= DATASET ENTRIES =
....
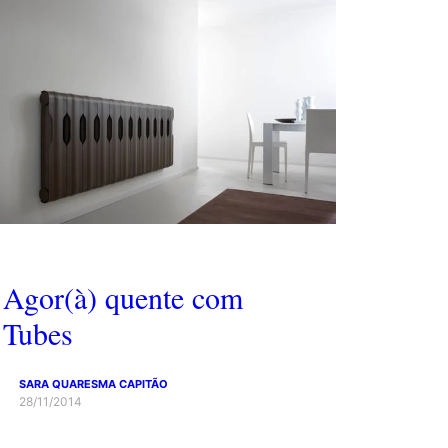
Agor(à) quente com
Tubes
SARA QUARESMA CAPITÃO
28/11/2014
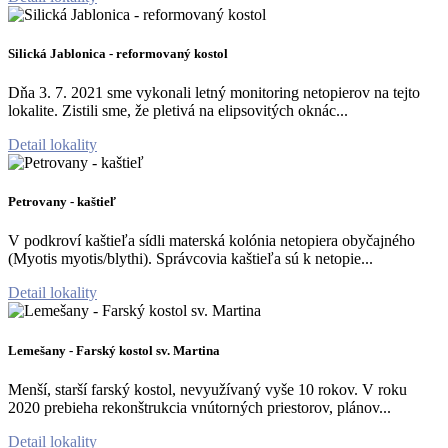
Silická Jablonica - reformovaný kostol
Dňa 3. 7. 2021 sme vykonali letný monitoring netopierov na tejto
lokalite. Zistili sme, že pletivá na elipsovitých oknác...
Detail lokality
Petrovany - kaštieľ
V podkroví kaštieľa sídli materská kolónia netopiera obyčajného
(Myotis myotis/blythi). Správcovia kaštieľa sú k netopie...
Detail lokality
Lemešany - Farský kostol sv. Martina
Menší, starší farský kostol, nevyužívaný vyše 10 rokov. V roku
2020 prebieha rekonštrukcia vnútorných priestorov, plánov...
Detail lokality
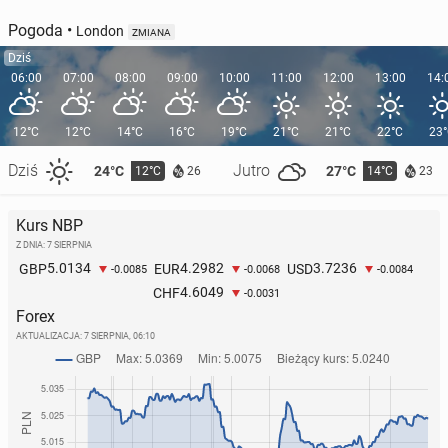
Pogoda
•
London
ZMIANA
Dziś
06:00
07:00
08:00
09:00
10:00
11:00
12:00
13:00
14:
12°C
12°C
14°C
16°C
19°C
21°C
21°C
22°C
23
Dziś
Jutro
24°C
27°C
12°C
14°C
26
23
Kurs NBP
Z DNIA: 7 SIERPNIA
5.0134
4.2982
3.7236
GBP
EUR
USD
-0.0085
-0.0068
-0.0084
4.6049
CHF
-0.0031
Forex
AKTUALIZACJA:
7 SIERPNIA, 06:10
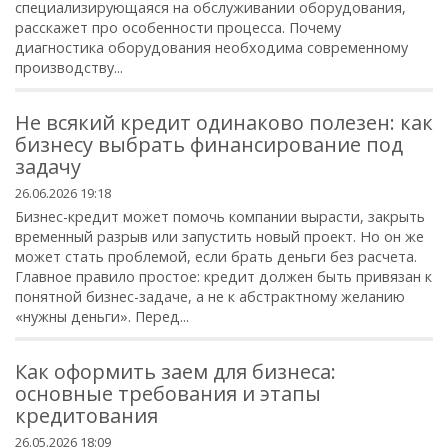
специализирующаяся на обслуживании оборудования,
расскажет про особенности процесса. Почему
диагностика оборудования необходима современному
производству...
Не всякий кредит одинаково полезен: как
бизнесу выбрать финансирование под
задачу
26.06.2026 19:18
Бизнес-кредит может помочь компании вырасти, закрыть
временный разрыв или запустить новый проект. Но он же
может стать проблемой, если брать деньги без расчета.
Главное правило простое: кредит должен быть привязан к
понятной бизнес-задаче, а не к абстрактному желанию
«нужны деньги». Перед...
Как оформить заем для бизнеса:
основные требования и этапы
кредитования
26.05.2026 18:09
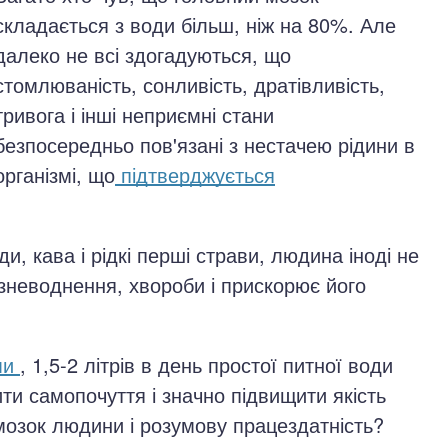
складається з води більш, ніж на 80%. Але
далеко не всі здогадуються, що
стомлюваність, сонливість, дратівливість,
тривога і інші неприємні стани
безпосередньо пов'язані з нестачею рідини в
організмі, що
підтверджується
и, кава і рідкі перші страви, людина іноді не
 зневоднення, хвороби і прискорює його
ми
, 1,5-2 літрів в день простої питної води
и самопочуття і значно підвищити якість
 мозок людини і розумову працездатність?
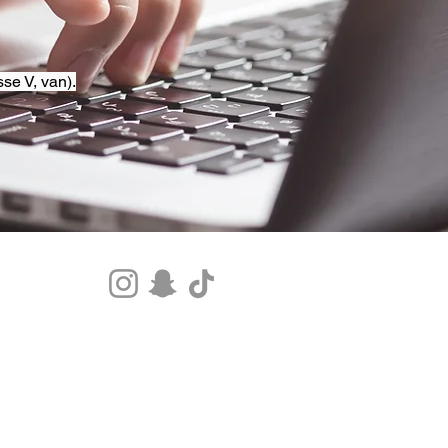
se V, van).
Tel.+33 07 85 80 48 00 |
CGV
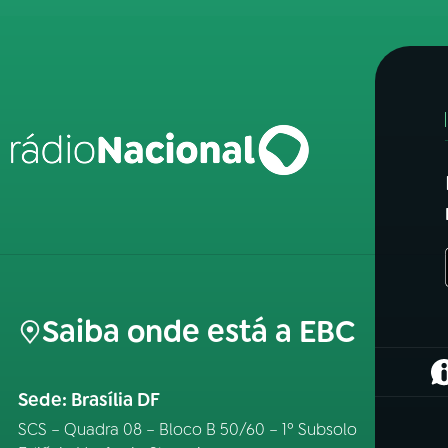
Saiba onde está a EBC
(
Sede: Brasília DF
SCS – Quadra 08 – Bloco B 50/60 – 1º Subsolo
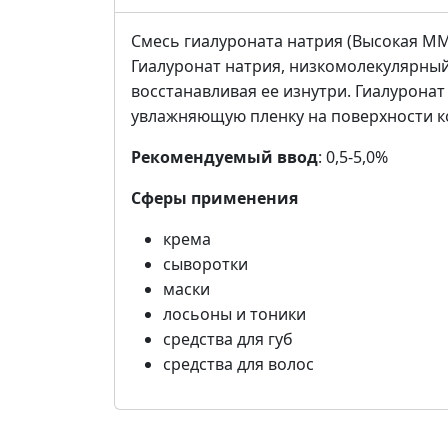
Смесь гиалуроната натрия (Высокая ММ
Гиалуронат натрия, низкомолекулярный
восстанавливая ее изнутри. Гиалуронат
увлажняющую пленку на поверхности ко
Рекомендуемый ввод
: 0,5-5,0%
Сферы применения
крема
сыворотки
маски
лосьоны и тоники
средства для губ
средства для волос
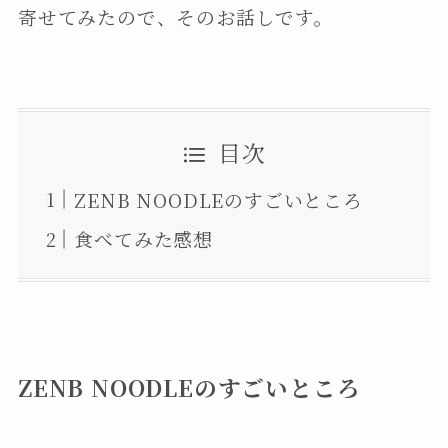
寄せてみたので、そのお話しです。
目次
ZENB NOODLEのすごいところ
食べてみた感想
ZENB NOODLEのすごいところ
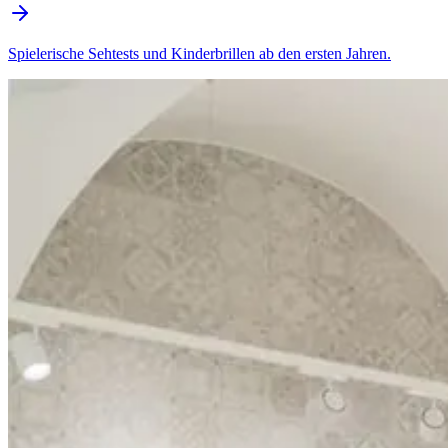
Spielerische Sehtests und Kinderbrillen ab den ersten Jahren.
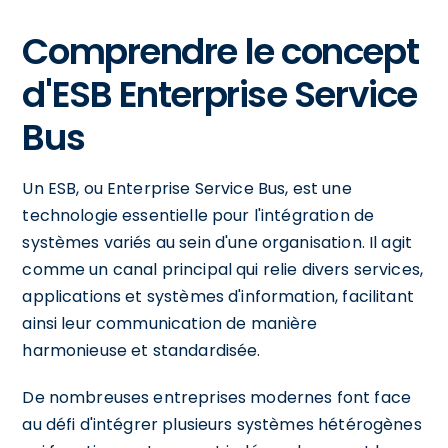
Comprendre le concept
d'ESB Enterprise Service
Bus
Un ESB, ou Enterprise Service Bus, est une
technologie essentielle pour l'intégration de
systèmes variés au sein d'une organisation. Il agit
comme un canal principal qui relie divers services,
applications et systèmes d'information, facilitant
ainsi leur communication de manière
harmonieuse et standardisée.
De nombreuses entreprises modernes font face
au défi d'intégrer plusieurs systèmes hétérogènes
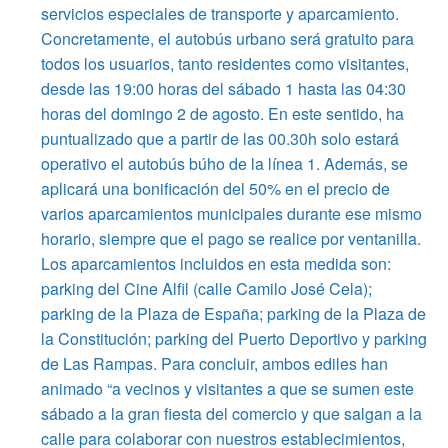
servicios especiales de transporte y aparcamiento.
Concretamente, el autobús urbano será gratuito para
todos los usuarios, tanto residentes como visitantes,
desde las 19:00 horas del sábado 1 hasta las 04:30
horas del domingo 2 de agosto. En este sentido, ha
puntualizado que a partir de las 00.30h solo estará
operativo el autobús búho de la línea 1. Además, se
aplicará una bonificación del 50% en el precio de
varios aparcamientos municipales durante ese mismo
horario, siempre que el pago se realice por ventanilla.
Los aparcamientos incluidos en esta medida son:
parking del Cine Alfil (calle Camilo José Cela);
parking de la Plaza de España; parking de la Plaza de
la Constitución; parking del Puerto Deportivo y parking
de Las Rampas. Para concluir, ambos ediles han
animado “a vecinos y visitantes a que se sumen este
sábado a la gran fiesta del comercio y que salgan a la
calle para colaborar con nuestros establecimientos,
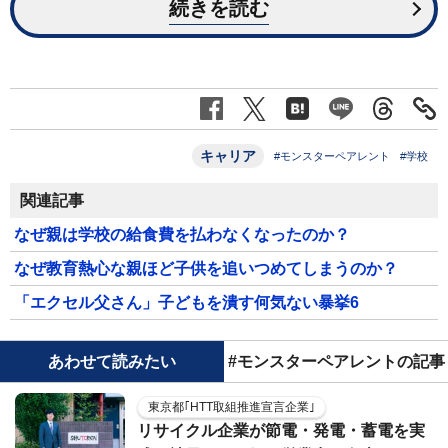
続きを読む
キャリア
#モンスターペアレント
#学校
関連記事
なぜ親は学校の給食費を払わなくなったのか？
なぜ教育熱心な親ほど子供を追いつめてしまうのか？
「エクセル父さん」子どもを潰す何気ない暴挙6
あわせて読みたい
#モンスターペアレントの記事
東京都｢HTT取組推進宣言企業｣
リサイクル企業が節電・発電・蓄電を実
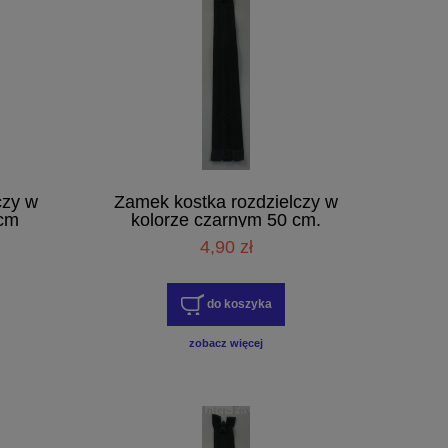
czy w
Zamek kostka rozdzielczy w
 cm
kolorze czarnym 50 cm.
4,90 zł
do koszyka
zobacz więcej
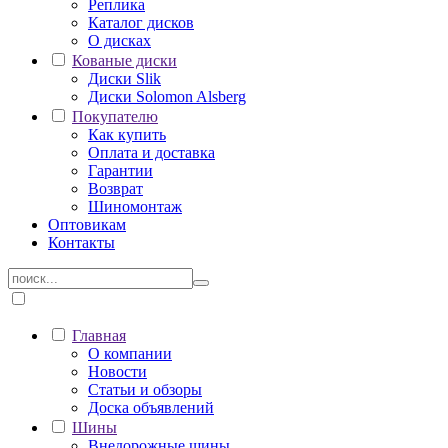
Реплика
Каталог дисков
О дисках
Кованые диски
Диски Slik
Диски Solomon Alsberg
Покупателю
Как купить
Оплата и доставка
Гарантии
Возврат
Шиномонтаж
Оптовикам
Контакты
Главная
О компании
Новости
Статьи и обзоры
Доска объявлений
Шины
Внедорожные шины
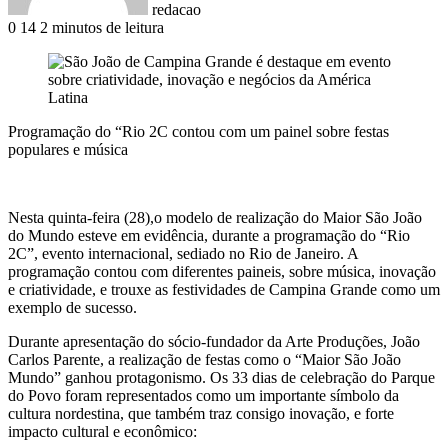
redacao
0
14
2 minutos de leitura
Programação do “Rio 2C contou com um painel sobre festas
populares e música
Nesta quinta-feira (28),o modelo de realização do Maior São João
do Mundo esteve em evidência, durante a programação do “Rio
2C”, evento internacional, sediado no Rio de Janeiro. A
programação contou com diferentes paineis, sobre música, inovação
e criatividade, e trouxe as festividades de Campina Grande como um
exemplo de sucesso.
Durante apresentação do sócio-fundador da Arte Produções, João
Carlos Parente, a realização de festas como o “Maior São João
Mundo” ganhou protagonismo. Os 33 dias de celebração do Parque
do Povo foram representados como um importante símbolo da
cultura nordestina, que também traz consigo inovação, e forte
impacto cultural e econômico:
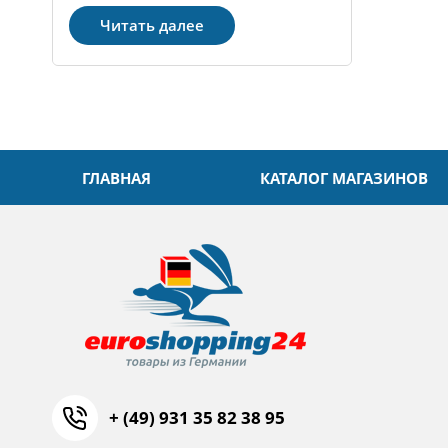
Читать далее
ГЛАВНАЯ
КАТАЛОГ МАГАЗИНОВ
+ (49) 931 35 82 38 95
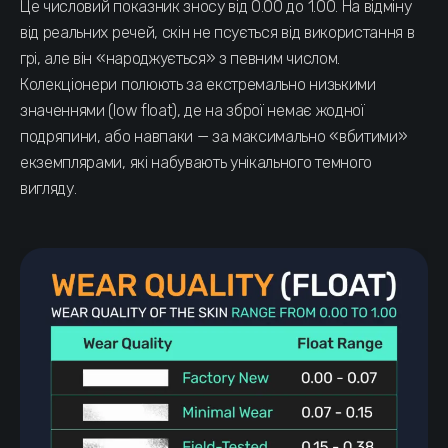
Це числовий показник зносу від 0.00 до 1.00. На відміну
від реальних речей, скін не псується від використання в
грі, але він «народжується» з певним числом.
Колекціонери полюють за екстремально низькими
значеннями (low float), де на зброї немає жодної
подряпини, або навпаки — за максимально «вбитими»
екземплярами, які набувають унікального темного
вигляду.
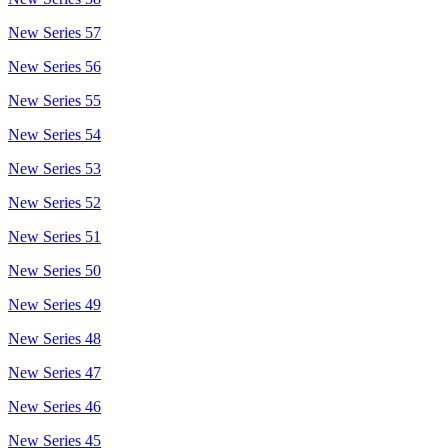
New Series 57
New Series 56
New Series 55
New Series 54
New Series 53
New Series 52
New Series 51
New Series 50
New Series 49
New Series 48
New Series 47
New Series 46
New Series 45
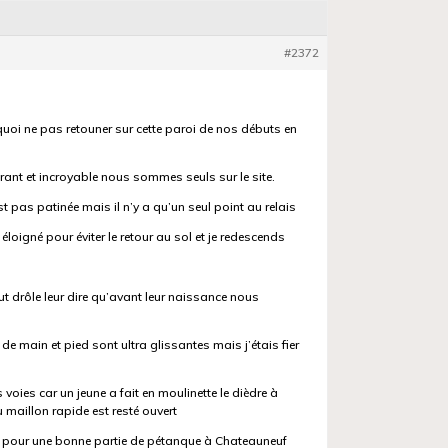
#2372
uoi ne pas retouner sur cette paroi de nos débuts en
ant et incroyable nous sommes seuls sur le site.
st pas patinée mais il n’y a qu’un seul point au relais
oigné pour éviter le retour au sol et je redescends
ut drôle leur dire qu’avant leur naissance nous
de main et pied sont ultra glissantes mais j’étais fier
voies car un jeune a fait en moulinette le dièdre à
u maillon rapide est resté ouvert
on pour une bonne partie de pétanque à Chateauneuf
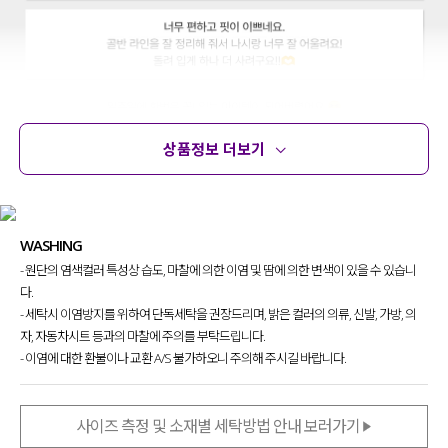
상품정보 더보기
상품정보
사이즈
코디템
문의
리뷰
WASHING
- 원단의 염색컬러 특성상 습도, 마찰에 의한 이염 및 땀에 의한 변색이 있을 수 있습니
다.
- 세탁시 이염방지를 위하여 단독세탁을 권장드리며, 밝은 컬러의 의류, 신발, 가방, 의
자, 자동차시트 등과의 마찰에 주의를 부탁드립니다.
- 이염에 대한 환불이나 교환 A/S 불가하오니 주의해 주시길 바랍니다.
사이즈 측정 및 소재별 세탁방법 안내 보러가기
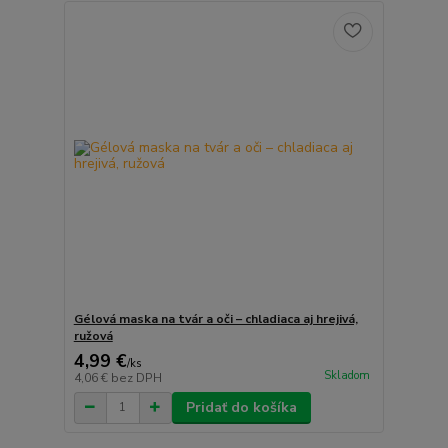
Gélová maska na tvár a oči – chladiaca aj hrejivá,
ružová
4,99 €
/
ks
Skladom
4,06 €
bez DPH
Pridať do košíka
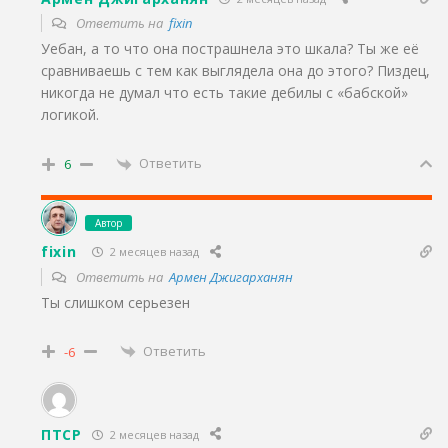
Ответить на
fixin
Уебан, а то что она пострашнела это шкала? Ты же её
сравниваешь с тем как выглядела она до этого? Пиздец,
никогда не думал что есть такие дебилы с «бабской»
логикой.
Ответить
6
Автор
fixin
2 месяцев назад
Ответить на
Армен Джигарханян
Ты слишком серьезен
Ответить
-6
ПТСР
2 месяцев назад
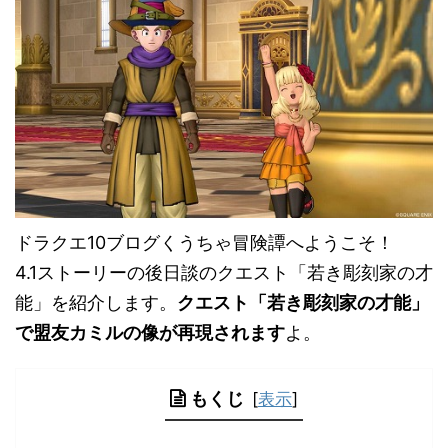
ドラクエ10ブログくうちゃ冒険譚へようこそ！
4.1ストーリーの後日談のクエスト「若き彫刻家の才
能」を紹介します。
クエスト「若き彫刻家の才能」
で盟友カミルの像が再現されます
よ。
もくじ
[
表示
]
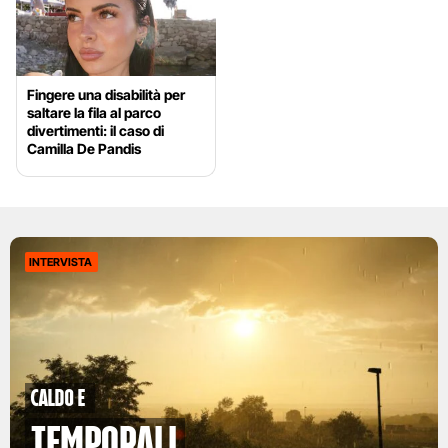
Fingere una disabilità per
saltare la fila al parco
divertimenti: il caso di
Camilla De Pandis
INTERVISTA
caldo e
temporali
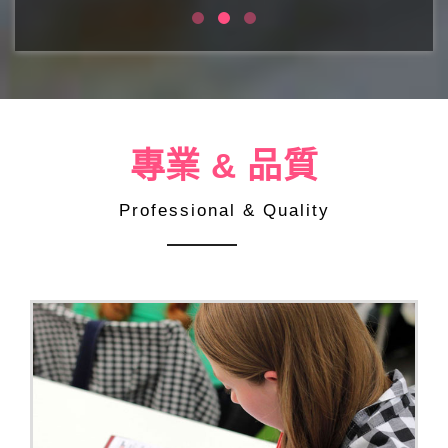
專業 & 品質
Professional & Quality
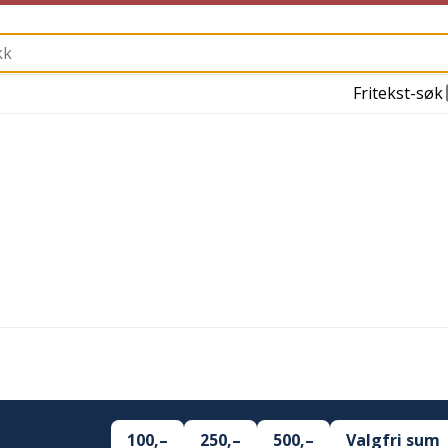
Fritekst-søk
100,–
250,–
500,–
Valgfri sum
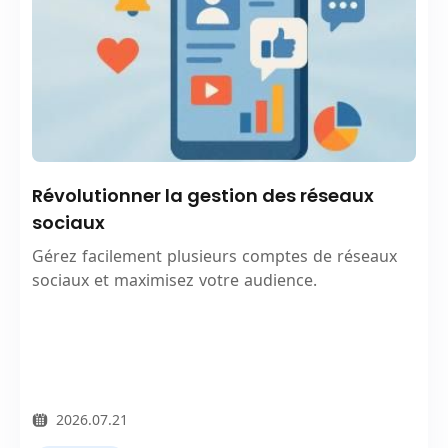
Révolutionner la gestion des réseaux
sociaux
Gérez facilement plusieurs comptes de réseaux
sociaux et maximisez votre audience.
2026.07.21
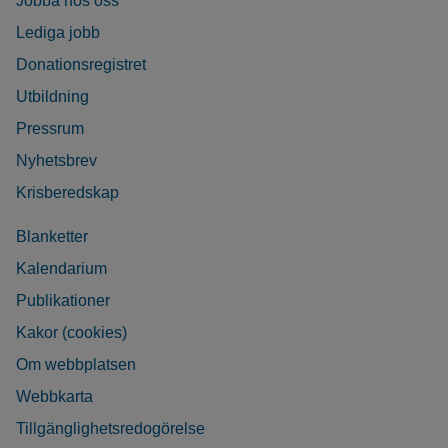
Jobba hos oss
Lediga jobb
Donationsregistret
Utbildning
Pressrum
Nyhetsbrev
Krisberedskap
Blanketter
Kalendarium
Publikationer
Kakor (cookies)
Om webbplatsen
Webbkarta
Tillgänglighetsredogörelse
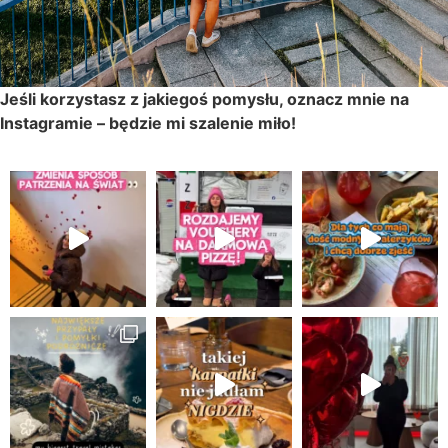
Jeśli korzystasz z jakiegoś pomysłu, oznacz mnie na
Instagramie – będzie mi szalenie miło!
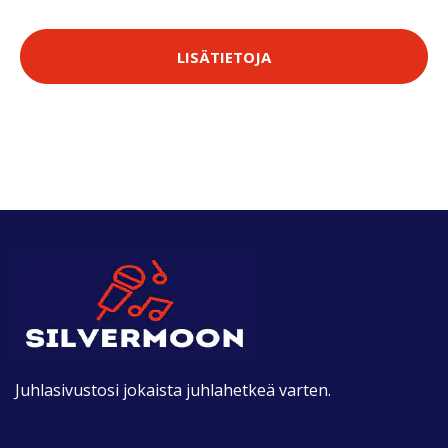
LISÄTIETOJA
Juhlasivustosi jokaista juhlahetkeä varten.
....
= TASK BRIEF =
Your answer should be each line from the entries that includes the string "mais".

= RESPONSE FOR THIS EXERCISE =
st pas patinée mais il n’y a qu’un seul point au relais
de main et pied sont ultra glissantes mais j’étais fier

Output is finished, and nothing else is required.